From the amount of attention the iPad, Kindle and other e-readers are getting, it would seem that the majority of higher education students have exchanged the printed word for its digital equivalent. But a recent study by OnCampus Research, a division of the National Association of College Stores, NACS, shows this is not the case.
"If you believe everything you read you'd think everyone is walking around with a Kindle or an iPad and everyone is reading e-books," says Charles Schmidt, director of public relations at NACS. "We didn't think this was so among the college crowd and that's what the survey proved."
In fact, e-books are still lagging behind printed textbooks. They make up only 2.8% of textbook sales, according to the NACS survey, though they predict an increase of 10% to 15% by 2012.
What's more, the OnCampus Research study found only 13% of students had purchased an electronic book of any kind during the 'rush' period of the semester, the three-month period that the survey targeted. Of that percentage, just over half stated that their e-book purchase was a required course material.
The slow growth of e-textbooks seems to point to both the rate at which content is becoming available and the need for improvement in the technology to read that content.
"It shows there's a lot of room for growth in this market," says Schmidt. "Students are probably being savvier customers than the general populace. They realise that the content is not quite there yet and neither is the technology to read the book. So rather than going out and spending their money on this technology, they're waiting until the technology on both sides becomes more perfected."
San Diego State University bookstore director Todd Summers agrees. One of the largest sellers of e-textbooks in the country, the university bookstore started offering the digital option in 2008 but has seen little growth in digital sales since then.
"This is mainly because digital content in the textbook space has not improved much in quality in this time period," says Summers, who notes the bookstore is still selling more printed textbooks than e-textbooks.
Some suggest that the popularity of e-textbooks will begin to take off once they start to incorporate more interactive tools, which Summer expects soon.
"We will begin to see more vibrant content with embedded video, 3-D images, the ability to change and update content more frequently, the ability for customisation at the local level, the ability for faculty and students to post notes and interact with each other within a platform, and much more," says Summers.
In addition to the technological drawbacks, students currently enrolled in higher education are still more comfortable with printed textbooks than their digital counterparts.
"I had the perception that college students today are digital natives but the results point to that not being the case," says Schmidt.

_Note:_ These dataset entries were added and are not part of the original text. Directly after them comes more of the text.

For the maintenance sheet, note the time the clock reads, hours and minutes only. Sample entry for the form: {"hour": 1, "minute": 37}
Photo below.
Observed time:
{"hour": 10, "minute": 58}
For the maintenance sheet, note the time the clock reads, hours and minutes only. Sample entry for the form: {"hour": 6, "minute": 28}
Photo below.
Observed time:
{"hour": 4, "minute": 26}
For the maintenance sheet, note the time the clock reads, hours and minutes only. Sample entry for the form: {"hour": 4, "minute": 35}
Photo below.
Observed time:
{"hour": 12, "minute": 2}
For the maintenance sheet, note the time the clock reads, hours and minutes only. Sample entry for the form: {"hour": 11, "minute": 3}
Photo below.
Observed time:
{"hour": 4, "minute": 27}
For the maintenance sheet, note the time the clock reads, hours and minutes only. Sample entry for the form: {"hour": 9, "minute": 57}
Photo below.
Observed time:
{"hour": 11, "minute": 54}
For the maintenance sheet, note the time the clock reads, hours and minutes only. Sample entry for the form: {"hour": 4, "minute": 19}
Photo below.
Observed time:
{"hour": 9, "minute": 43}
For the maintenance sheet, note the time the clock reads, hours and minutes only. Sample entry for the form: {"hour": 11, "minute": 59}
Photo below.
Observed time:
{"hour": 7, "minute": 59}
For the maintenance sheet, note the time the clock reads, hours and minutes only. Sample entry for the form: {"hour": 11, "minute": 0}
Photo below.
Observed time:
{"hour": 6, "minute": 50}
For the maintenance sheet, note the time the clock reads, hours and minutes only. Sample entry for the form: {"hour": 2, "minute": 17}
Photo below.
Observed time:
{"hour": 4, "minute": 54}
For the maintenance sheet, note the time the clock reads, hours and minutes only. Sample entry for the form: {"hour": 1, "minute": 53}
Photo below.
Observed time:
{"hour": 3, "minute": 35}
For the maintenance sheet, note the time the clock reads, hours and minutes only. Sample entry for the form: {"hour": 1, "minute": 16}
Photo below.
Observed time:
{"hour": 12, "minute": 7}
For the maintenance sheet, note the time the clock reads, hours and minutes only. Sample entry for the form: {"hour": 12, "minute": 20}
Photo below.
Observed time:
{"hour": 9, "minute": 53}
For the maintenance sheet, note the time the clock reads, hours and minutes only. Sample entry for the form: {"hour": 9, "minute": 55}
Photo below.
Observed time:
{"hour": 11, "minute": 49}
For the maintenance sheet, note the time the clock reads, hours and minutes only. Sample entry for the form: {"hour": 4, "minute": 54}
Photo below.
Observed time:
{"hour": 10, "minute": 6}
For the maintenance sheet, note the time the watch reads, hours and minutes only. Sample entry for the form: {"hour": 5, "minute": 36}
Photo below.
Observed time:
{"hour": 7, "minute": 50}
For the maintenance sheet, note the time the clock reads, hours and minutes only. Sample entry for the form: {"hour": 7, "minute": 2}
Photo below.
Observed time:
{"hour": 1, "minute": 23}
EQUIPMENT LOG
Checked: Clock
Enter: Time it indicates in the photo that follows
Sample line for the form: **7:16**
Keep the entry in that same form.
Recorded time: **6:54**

"While they are intrigued by technology and use it, they are not the digital natives that are required to make these textbooks take off," he says, noting that true digital natives are students in elementary and high school, where the electronic book is more common.
Summers believes that however long it may take to catch on, it is just a matter of time before e-textbooks become the rule rather than the exception.
"The industry is moving to digital content and the pace will probably begin to accelerate within the next year," says Summers. "Bookstores will probably be places that offer digital content to students with a print option rather than the other way around."